> **The task**: Only a number is wanted here: how many lines in the entries below contain the word "training".

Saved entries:

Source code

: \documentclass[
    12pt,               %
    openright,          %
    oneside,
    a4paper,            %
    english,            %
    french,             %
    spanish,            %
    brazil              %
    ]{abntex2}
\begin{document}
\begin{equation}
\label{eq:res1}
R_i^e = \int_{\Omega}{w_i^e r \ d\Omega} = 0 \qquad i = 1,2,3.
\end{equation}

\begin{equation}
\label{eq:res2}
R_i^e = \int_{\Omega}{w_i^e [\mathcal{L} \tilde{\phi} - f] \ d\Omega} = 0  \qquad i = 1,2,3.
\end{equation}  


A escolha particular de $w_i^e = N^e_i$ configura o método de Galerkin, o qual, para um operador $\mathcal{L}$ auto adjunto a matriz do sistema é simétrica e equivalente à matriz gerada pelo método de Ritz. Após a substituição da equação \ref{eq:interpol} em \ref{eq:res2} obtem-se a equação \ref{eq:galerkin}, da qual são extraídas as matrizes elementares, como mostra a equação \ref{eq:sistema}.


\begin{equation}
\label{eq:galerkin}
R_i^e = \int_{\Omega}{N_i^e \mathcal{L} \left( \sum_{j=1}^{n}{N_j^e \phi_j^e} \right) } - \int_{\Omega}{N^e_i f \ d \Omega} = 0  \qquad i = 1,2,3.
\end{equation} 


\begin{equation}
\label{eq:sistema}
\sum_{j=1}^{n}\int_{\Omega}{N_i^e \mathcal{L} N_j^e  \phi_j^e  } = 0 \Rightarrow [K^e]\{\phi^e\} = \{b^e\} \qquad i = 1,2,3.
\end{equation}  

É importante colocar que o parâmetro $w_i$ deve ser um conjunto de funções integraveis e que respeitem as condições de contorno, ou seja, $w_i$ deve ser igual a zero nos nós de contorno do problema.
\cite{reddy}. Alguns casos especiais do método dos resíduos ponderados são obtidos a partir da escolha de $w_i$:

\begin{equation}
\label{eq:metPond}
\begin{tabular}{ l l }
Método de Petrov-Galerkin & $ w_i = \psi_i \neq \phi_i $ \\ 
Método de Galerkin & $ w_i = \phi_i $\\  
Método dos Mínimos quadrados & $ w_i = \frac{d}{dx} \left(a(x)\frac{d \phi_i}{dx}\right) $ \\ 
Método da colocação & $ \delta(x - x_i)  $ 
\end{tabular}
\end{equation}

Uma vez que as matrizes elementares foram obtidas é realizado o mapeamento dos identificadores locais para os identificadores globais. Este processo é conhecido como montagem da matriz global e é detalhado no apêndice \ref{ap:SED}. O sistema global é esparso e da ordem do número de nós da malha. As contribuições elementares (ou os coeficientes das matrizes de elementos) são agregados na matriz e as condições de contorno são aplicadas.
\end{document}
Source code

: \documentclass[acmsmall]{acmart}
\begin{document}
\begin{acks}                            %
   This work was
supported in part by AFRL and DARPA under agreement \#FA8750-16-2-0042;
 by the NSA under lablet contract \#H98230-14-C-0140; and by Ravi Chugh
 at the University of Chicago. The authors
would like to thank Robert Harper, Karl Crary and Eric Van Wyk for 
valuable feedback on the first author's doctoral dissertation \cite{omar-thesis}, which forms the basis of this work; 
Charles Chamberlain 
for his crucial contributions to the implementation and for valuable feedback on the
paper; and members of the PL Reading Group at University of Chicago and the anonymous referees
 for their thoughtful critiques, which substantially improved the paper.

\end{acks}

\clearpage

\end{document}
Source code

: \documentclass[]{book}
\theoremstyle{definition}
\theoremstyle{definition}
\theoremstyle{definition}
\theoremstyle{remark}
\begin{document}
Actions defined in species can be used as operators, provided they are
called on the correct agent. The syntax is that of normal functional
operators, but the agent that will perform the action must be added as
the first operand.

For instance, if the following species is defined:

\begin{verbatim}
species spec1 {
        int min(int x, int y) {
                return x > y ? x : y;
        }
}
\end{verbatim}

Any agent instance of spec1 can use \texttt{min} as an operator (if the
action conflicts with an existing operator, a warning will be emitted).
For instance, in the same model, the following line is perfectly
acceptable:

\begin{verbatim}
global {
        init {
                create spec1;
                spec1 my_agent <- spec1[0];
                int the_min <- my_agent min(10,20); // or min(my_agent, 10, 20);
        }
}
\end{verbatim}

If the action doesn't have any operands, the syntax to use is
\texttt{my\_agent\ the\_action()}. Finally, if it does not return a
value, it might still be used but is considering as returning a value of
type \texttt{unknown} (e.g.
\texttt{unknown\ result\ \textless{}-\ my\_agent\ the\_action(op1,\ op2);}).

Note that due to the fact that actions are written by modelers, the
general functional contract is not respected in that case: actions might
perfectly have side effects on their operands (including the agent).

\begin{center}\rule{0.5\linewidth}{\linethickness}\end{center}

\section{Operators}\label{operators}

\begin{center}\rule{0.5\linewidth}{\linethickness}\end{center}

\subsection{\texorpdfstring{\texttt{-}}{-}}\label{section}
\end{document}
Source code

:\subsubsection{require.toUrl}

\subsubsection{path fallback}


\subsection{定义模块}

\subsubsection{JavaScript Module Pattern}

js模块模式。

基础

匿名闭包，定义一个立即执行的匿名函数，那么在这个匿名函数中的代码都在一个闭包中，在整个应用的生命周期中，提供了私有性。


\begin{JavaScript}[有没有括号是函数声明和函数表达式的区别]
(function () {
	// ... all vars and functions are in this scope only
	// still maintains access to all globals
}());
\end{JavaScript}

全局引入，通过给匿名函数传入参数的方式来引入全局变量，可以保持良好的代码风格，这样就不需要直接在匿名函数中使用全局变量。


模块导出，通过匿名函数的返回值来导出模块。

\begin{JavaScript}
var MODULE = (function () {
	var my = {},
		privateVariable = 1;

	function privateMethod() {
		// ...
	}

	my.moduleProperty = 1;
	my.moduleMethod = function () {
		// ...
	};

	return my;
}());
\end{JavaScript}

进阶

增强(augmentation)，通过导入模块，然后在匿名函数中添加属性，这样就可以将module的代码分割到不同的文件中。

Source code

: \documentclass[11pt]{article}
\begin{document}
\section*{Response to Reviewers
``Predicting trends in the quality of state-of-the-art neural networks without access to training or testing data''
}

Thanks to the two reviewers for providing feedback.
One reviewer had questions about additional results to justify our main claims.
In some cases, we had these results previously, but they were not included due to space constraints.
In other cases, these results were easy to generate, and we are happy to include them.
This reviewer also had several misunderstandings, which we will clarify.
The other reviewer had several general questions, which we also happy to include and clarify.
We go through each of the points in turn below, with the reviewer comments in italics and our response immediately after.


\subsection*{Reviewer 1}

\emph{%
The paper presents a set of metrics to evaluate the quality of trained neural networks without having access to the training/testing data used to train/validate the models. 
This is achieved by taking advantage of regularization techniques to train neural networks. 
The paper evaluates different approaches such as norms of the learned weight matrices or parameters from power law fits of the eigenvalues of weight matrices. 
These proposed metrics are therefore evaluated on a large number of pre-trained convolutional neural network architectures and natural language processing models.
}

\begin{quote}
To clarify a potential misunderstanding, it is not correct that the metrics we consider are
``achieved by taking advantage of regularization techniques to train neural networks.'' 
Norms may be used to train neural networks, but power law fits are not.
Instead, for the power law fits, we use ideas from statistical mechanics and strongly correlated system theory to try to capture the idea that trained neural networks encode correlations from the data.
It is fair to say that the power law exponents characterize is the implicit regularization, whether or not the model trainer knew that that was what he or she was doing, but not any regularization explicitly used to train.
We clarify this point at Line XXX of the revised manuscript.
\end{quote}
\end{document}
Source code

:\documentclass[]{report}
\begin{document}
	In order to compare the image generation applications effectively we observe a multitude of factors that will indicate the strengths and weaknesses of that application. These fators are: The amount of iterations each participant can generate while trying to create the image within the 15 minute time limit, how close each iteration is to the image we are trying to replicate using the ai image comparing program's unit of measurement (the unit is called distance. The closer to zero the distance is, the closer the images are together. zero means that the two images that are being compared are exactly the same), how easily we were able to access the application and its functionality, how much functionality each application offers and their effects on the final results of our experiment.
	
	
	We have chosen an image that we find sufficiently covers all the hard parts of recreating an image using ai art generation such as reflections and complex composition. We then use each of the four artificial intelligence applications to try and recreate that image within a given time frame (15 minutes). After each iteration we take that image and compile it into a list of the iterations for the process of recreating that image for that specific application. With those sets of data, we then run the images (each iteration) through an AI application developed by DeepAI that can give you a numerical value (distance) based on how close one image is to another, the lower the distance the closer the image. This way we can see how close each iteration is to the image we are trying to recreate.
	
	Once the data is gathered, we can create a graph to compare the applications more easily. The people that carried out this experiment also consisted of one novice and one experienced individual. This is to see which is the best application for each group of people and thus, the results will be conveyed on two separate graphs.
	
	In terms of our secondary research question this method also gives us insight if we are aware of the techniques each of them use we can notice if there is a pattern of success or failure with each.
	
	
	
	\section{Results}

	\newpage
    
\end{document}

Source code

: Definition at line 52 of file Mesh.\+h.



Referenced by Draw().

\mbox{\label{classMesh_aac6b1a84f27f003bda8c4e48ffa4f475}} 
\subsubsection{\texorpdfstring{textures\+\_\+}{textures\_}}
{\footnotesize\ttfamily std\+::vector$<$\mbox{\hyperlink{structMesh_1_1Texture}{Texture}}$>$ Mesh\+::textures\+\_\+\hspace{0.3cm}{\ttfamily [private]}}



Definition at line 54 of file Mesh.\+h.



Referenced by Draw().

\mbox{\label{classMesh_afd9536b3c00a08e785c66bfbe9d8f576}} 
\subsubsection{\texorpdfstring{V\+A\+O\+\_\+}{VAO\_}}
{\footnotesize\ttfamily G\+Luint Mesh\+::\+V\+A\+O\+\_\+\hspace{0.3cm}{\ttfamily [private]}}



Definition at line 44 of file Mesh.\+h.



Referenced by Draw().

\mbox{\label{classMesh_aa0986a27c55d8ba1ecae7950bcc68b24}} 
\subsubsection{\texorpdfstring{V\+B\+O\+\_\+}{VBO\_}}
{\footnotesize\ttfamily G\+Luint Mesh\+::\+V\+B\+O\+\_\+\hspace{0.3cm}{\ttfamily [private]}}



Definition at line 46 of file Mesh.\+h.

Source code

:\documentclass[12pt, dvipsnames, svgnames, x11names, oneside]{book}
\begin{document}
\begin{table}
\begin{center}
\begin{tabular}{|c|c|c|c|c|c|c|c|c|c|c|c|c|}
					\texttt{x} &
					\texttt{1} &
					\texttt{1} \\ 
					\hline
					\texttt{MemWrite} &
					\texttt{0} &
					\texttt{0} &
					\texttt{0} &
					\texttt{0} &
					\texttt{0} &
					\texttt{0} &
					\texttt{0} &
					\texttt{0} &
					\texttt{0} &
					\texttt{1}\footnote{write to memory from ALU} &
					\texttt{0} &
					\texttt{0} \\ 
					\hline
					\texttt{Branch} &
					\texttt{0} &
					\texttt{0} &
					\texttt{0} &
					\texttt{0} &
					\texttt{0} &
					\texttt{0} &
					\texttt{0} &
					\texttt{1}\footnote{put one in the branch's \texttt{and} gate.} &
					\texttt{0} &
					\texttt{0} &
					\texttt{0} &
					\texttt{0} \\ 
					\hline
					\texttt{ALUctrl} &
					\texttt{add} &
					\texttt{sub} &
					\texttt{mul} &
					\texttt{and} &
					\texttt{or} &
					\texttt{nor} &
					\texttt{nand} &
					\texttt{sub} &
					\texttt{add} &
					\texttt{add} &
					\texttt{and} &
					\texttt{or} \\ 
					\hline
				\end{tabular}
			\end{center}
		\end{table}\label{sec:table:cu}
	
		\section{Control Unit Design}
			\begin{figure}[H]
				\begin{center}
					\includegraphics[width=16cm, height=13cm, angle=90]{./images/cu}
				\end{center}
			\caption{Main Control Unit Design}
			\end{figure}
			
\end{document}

> **Exercise result**: 2